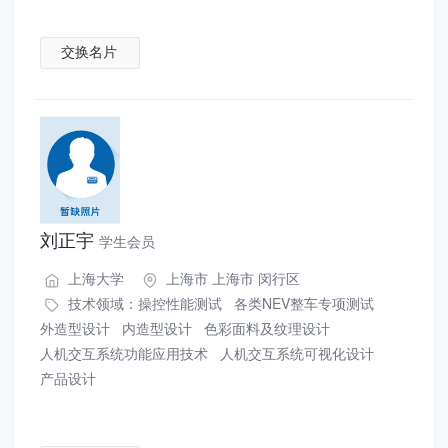
交换名片
刘正宇
学生会员
上海大学
上海市 上海市 闵行区
技术领域：
操控性能测试
各类NEV整车专项测试
外造型设计
内造型设计
色彩面料及纹理设计
人机交互系统功能应用技术
人机交互系统可视化设计
产品设计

Task statement: Output the lines above in full and exactly. Leave out every picture.

Response below:
交换名片
刘正宇
学生会员
上海大学
上海市 上海市 闵行区
技术领域：
操控性能测试
各类NEV整车专项测试
外造型设计
内造型设计
色彩面料及纹理设计
人机交互系统功能应用技术
人机交互系统可视化设计
产品设计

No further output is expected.